*** RECORDS FOR THIS TASK ***

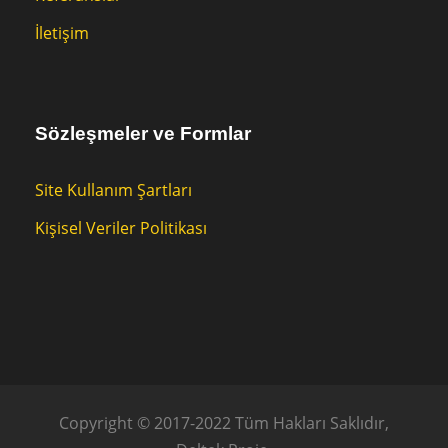
İletişim
Sözleşmeler ve Formlar
Site Kullanım Şartları
Kişisel Veriler Politikası
Copyright © 2017-2022 Tüm Hakları Saklıdır,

*** End of RECORDS FOR THIS TASK ***

## [ASSIGNMENT]
Your job is to reproduce the material exactly. Keep pictures out of it.

## [ANSWER TO THE PROBLEM]
İletişim
Sözleşmeler ve Formlar
Site Kullanım Şartları
Kişisel Veriler Politikası
Copyright © 2017-2022 Tüm Hakları Saklıdır,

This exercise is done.